Attached are just a few of the DEBUG logs under /Applications/ucx/logs for the crawl_tables task showing how many tables we have in our environment. Also attached is the estimate_table_size_for_migration.log file showing only the tables under the Hive metastore. crawl_tables.log crawl_tables.log.2025-01-13_21-01.log crawl_tables.log.2025-01-13_21-02.log crawl_tables.log.2025-01-13_21-03.log estimate_table_size_for_migration.log

bwmann89 avatar Jan 13 '25 22:01 bwmann89

I'm missing the output for Crawl tables. In any case. Just to be clear the estimate_table_size_for_migration will list only the sizes of the tables that need to be physically copied (e.g. tables on DBFS root that are not supported by UC). The purpose of it is to estimate the extra storage required as well as an estimate of how long it will take to copy these tables.

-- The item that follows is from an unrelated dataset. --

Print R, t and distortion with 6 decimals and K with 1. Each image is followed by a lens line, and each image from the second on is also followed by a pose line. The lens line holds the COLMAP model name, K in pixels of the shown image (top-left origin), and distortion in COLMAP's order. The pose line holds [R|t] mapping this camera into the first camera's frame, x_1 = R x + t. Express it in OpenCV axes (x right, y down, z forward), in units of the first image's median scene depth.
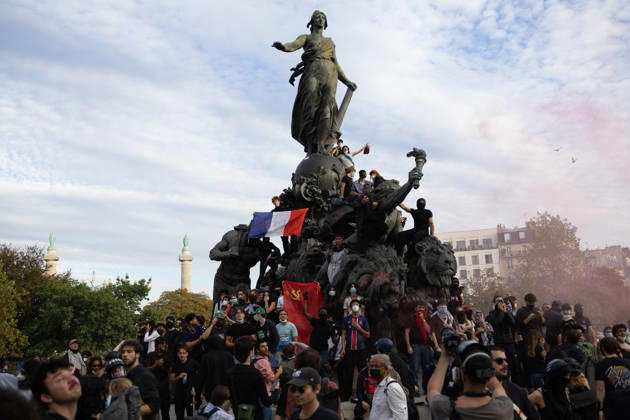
lens RADIAL K [[654.9, 0, 315.0], [0, 654.9, 210.0], [0, 0, 1]] dist [0.107946, -0.025547]
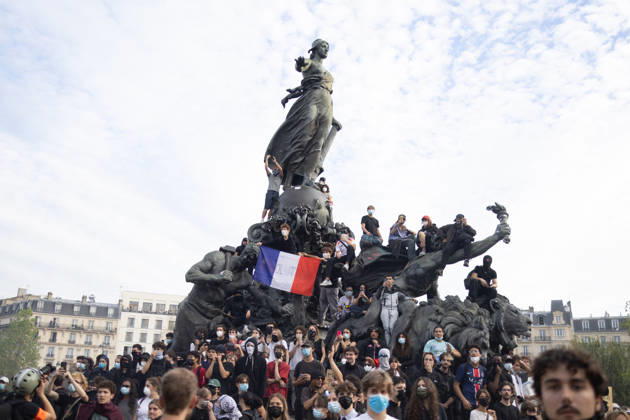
lens RADIAL K [[654.9, 0, 315.0], [0, 654.9, 210.0], [0, 0, 1]] dist [0.107946, -0.025547]
pose [[0.873227, 0.209295, 0.440079, -0.380287], [-0.165891, 0.976806, -0.135386, 0.069724], [-0.458208, 0.045218, 0.887694, 0.179117]]
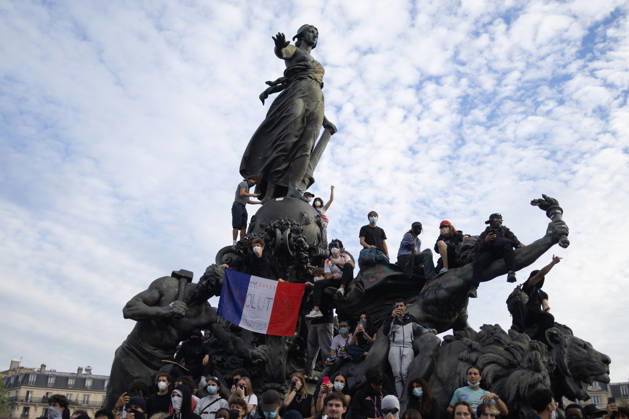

FastLee avatar Jan 21 '25 18:01 FastLee

All log files for crawl_tables weren't attached, since there were over 20 of them for all of our tables. Thank you for clarifying the purpose of estimate_table_size_for_migration. We do not plan to move/copy any of those tables from their current locations in S3, but just want them managed by Unity Catalog. Due to this, there would be no copy or transfer of data required, but just a metadata change so that the tables are managed by UC?

bwmann89 avatar Jan 23 '25 15:01 bwmann89